While most of the audience appeared to appreciate Marte’s point, it did provoke a tense response from the audience.
“As a community, we don’t know if they are bad officers,” the unidentified man said. “But as a police department, you’d better know that, because you’ve gotta. Why don’t you guys do anything about that? You know who the bad ones are, because you work with them every day. And you can’t tell me that it may take a year to terminate them. Look how much damage they can do while you guys are taking your own sweet time about dealing with your own bad officers.”
In response, Smith calmly responded the investigative procedure is more like 60 days, rather than a year. In addition, the accused officer is placed on administrative duty to ensure he or she isn’t interacting with the public during the investigation.
Audience member Whittney Wood-Gaines told the presenters that male members of her family, including her minister father, have been pulled over several times by officers for no apparent reason. Wood-Gaines said Black residents feel they can’t do anything about the harassment “because, at any time, if you make (police) be fearful, they can take your life. There’s no other side. This happens far more often than you’ll ever know. We are always fearful.”
Wood-Gaines said that when she was pulled over while leaving work about a month ago, she was extremely nervous when the officer told her to get out of the car.
“I literally feel that the moment I get out of the car, anything could happen,” she said.
However, one of the biggest frustrations suffered by African-Americans is when they see white individuals or groups using profanity at the police and acting belligerent without being held accountable for their behavior.
“But if you are Black and you want to keep your life, you just can’t do those things,” Wood-Gaines said. “We’re just fearful because we have no leverage …”
Three members of the audience, all who were Black, said that type of behavior is rare in the Columbus area.
James Harris, a 56-year-old former Columbus city police officer, was one of three audience members who lauded the cultural and ethnic diversity training that Columbus police and Bartholomew County Sheriff’s deputies receive.
“But when I see there’s been a deadly shooting incident (in other communities), I wonder why the force continues to think they don’t have any other leverage,” Harris said. “They go straight to the gun.”
Pastor Mike Harris said he and other ministers have told members of the African-American community in Columbus that if they comply with an officer, they shouldn’t have a problem 99% of the time.
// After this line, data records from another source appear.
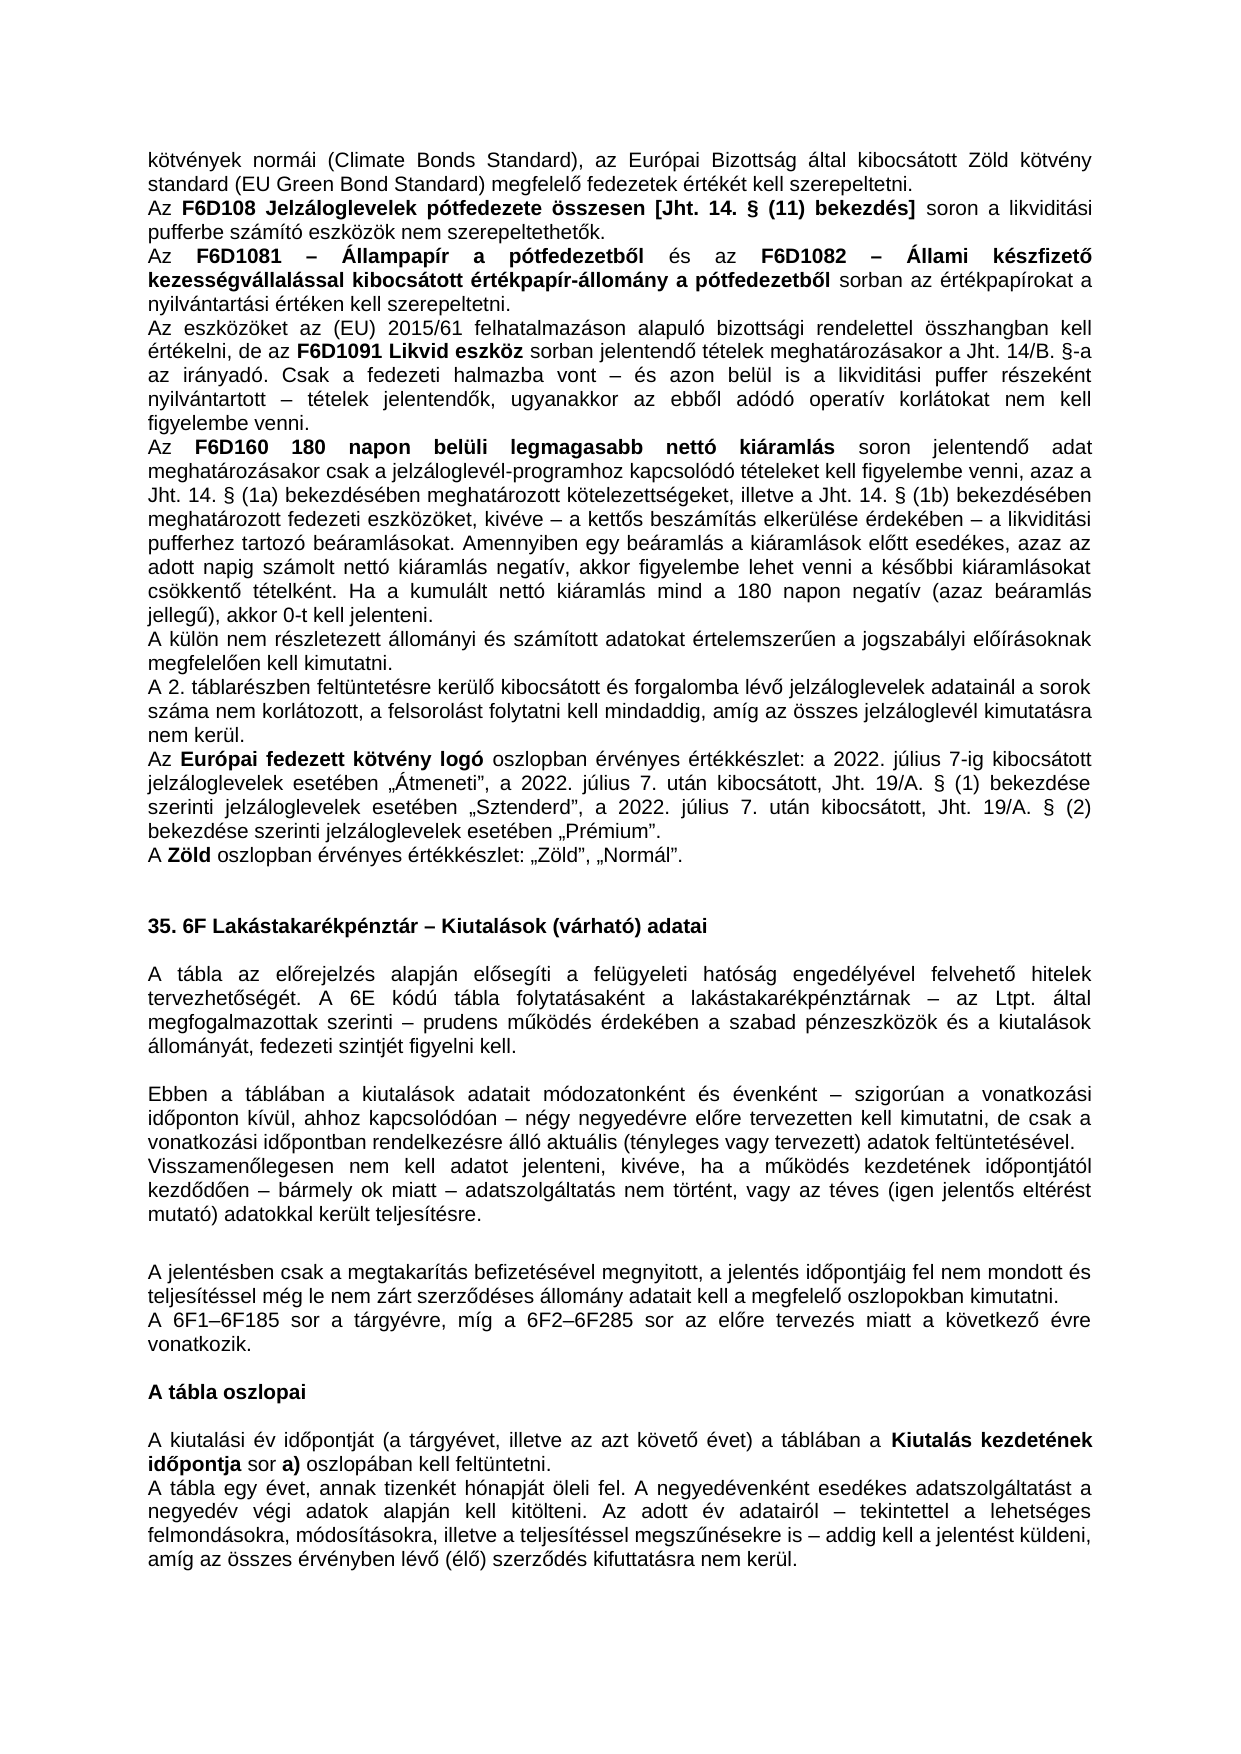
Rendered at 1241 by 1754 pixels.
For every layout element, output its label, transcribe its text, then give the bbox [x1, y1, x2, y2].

text Az F6D160 180 napon belüli legmagasabb nettó kiáramlás soron jelentendő adat meghatározásakor csak a jelzáloglevél-programhoz kapcsolódó tételeket kell figyelembe venni, azaz a Jht. 14. § (1a) bekezdésében meghatározott kötelezettségeket, illetve a Jht. 14. § (1b) bekezdésében meghatározott fedezeti eszközöket, kivéve – a kettős beszámítás elkerülése érdekében – a likviditási pufferhez tartozó beáramlásokat. Amennyiben egy beáramlás a kiáramlások előtt esedékes, azaz az adott napig számolt nettó kiáramlás negatív, akkor figyelembe lehet venni a későbbi kiáramlásokat csökkentő tételként. Ha a kumulált nettó kiáramlás mind a 180 napon negatív (azaz beáramlás jellegű), akkor 0-t kell jelenteni. [148, 435, 1093, 627]
text A tábla az előrejelzés alapján elősegíti a felügyeleti hatóság engedélyével felvehető hitelek tervezhetőségét. A 6E kódú tábla folytatásaként a lakástakarékpénztárnak – az Ltpt. által megfogalmazottak szerinti – prudens működés érdekében a szabad pénzeszközök és a kiutalások állományát, fedezeti szintjét figyelni kell. [148, 962, 1093, 1058]
subtitle 35. Lakástakarékpénztár – Kiutalások (várható) adatai [148, 914, 1093, 938]
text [148, 148, 1093, 196]
text A tábla egy évet, annak tizenkét hónapját öleli fel. A negyedévenként esedékes adatszolgáltatást a negyedév végi adatok alapján kell kitölteni. Az adott év adatairól – tekintettel a lehetséges felmondásokra, módosításokra, illetve a teljesítéssel megszűnésekre is – addig kell a jelentést küldeni, amíg az összes érvényben lévő (élő) szerződés kifuttatásra nem kerül. [148, 1475, 1093, 1571]
text Az F6D108 Jelzáloglevelek pótfedezete összesen [Jht. 14. § (11) bekezdés] soron a likviditási pufferbe számító eszközök nem szerepeltethetők. [148, 196, 1093, 243]
text A Zöld oszlopban érvényes értékkészlet: „Zöld”, „Normál”. [148, 842, 1093, 866]
text A jelentésben csak a megtakarítás befizetésével megnyitott, a jelentés időpontjáig fel nem mondott és teljesítéssel még le nem zárt szerződéses állomány adatait kell a megfelelő oszlopokban kimutatni. [148, 1260, 1093, 1308]
text Ebben a táblában a kiutalások adatait módozatonként és évenként – szigorúan a vonatkozási időponton kívül, ahhoz kapcsolódóan – négy negyedévre előre tervezetten kell kimutatni, de csak a vonatkozási időpontban rendelkezésre álló aktuális (tényleges vagy tervezett) adatok feltüntetésével. [148, 1082, 1093, 1154]
text A tábla oszlopai [148, 1379, 1093, 1403]
text A 6F1–6F185 sor a tárgyévre, míg a 6F2–6F285 sor az előre tervezés miatt a következő évre vonatkozik. [148, 1308, 1093, 1356]
text A kiutalási év időpontját (a tárgyévet, illetve az azt követő évet) a táblában a Kiutalás kezdetének időpontja sor a) oszlopában kell feltüntetni. [148, 1427, 1093, 1475]
text Az F6D1081 – Állampapír a pótfedezetből és az F6D1082 – Állami készfizető kezességvállalással kibocsátott értékpapír-állomány a pótfedezetből sorban az értékpapírokat a nyilvántartási értéken kell szerepeltetni. [148, 243, 1093, 315]
text Visszamenőlegesen nem kell adatot jelenteni, kivéve, ha a működés kezdetének időpontjától kezdődően – bármely ok miatt – adatszolgáltatás nem történt, vagy az téves (igen jelentős eltérést mutató) adatokkal került teljesítésre. [148, 1154, 1093, 1226]
text A külön nem részletezett állományi és számított adatokat értelemszerűen a jogszabályi előírásoknak megfelelően kell kimutatni. [148, 627, 1093, 675]
text Az eszközöket az (EU) 2015/61 felhatalmazáson alapuló bizottsági rendelettel összhangban kell értékelni, de az F6D1091 Likvid eszköz sorban jelentendő tételek meghatározásakor a Jht. 14/B. §-a az irányadó. Csak a fedezeti halmazba vont – és azon belül is a likviditási puffer részeként nyilvántartott – tételek jelentendők, ugyanakkor az ebből adódó operatív korlátokat nem kell figyelembe venni. [148, 315, 1093, 435]
text Az Európai fedezett kötvény logó oszlopban érvényes értékkészlet: a 2022. július 7-ig kibocsátott jelzáloglevelek esetében „Átmeneti”, a 2022. július 7. után kibocsátott, Jht. 19/A. § (1) bekezdése szerinti jelzáloglevelek esetében „Sztenderd”, a 2022. július 7. után kibocsátott, Jht. 19/A. § (2) bekezdése szerinti jelzáloglevelek esetében „Prémium”. [148, 747, 1093, 842]
text A 2. táblarészben feltüntetésre kerülő kibocsátott és forgalomba lévő jelzáloglevelek adatainál a sorok száma nem korlátozott, a felsorolást folytatni kell mindaddig, amíg az összes jelzáloglevél kimutatásra nem kerül. [148, 675, 1093, 747]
“But there may be a time when there is a problem,” Harris said. “Although it hasn’t been recently, there was a time when I was pulled over four to five times a year. My point is, even if you do comply, the fear is still there.”
Neither of the two ISP officers attempted to diminish what they heard from the audience members. Marte admitted that after a 2017 event at Columbus City Hall sponsored by the African American Pastors Alliance, one of the sponsoring ministers was pulled over by an officer on his way home from the event.
Likewise, Smith spoke about an African-American couple who are both sergeants at two different Marion County law enforcement agencies. Nevertheless, both worry about being pulled over whenever they are in civilian clothes and using their own vehicles.
But as law enforcement is trying to understand the fear among the Black population, Marte said both sides need to try to understand the position of the other and work to display compassion and mutual respect, rather than fear. And when Americans see a video of alleged police brutality, they need to do their own research into the story before drawing conclusions, Marte said
It’s time for both sides to start bridging the gap between law enforcement and the community that has gotten wider since the killing of George Floyd by a Minneapolis police officer in May, Smith said.
Like many Americans, Smith said he didn’t understand why other officers didn’t intervene as Minneapolis officer Derek Chauvin kneeled on George Floyd’s neck, cutting off his air supply.
However, Smith also said he thought the “blue wall of silence” — an informal code among law enforcement officers used to cover up police misconduct — is fading away.
“We now have, within our Use of Force policy, a duty to intervene,” Smith said. “So if you see another officer acting unreasonably in any given situation, you have a duty to intervene and stop that action.”
Thursday’s presentation seemed to get a mixed reaction from the audience. While a number of attendees said they felt the exchange was helpful in bridging gaps, nearly a third of those in attendance left the Commons before the discussion was over.
The event was sponsored by Bartholomew Circuit Court Juvenile Detention Alternatives Initiative and Heritage Fund — The Community Foundation of Bartholomew County.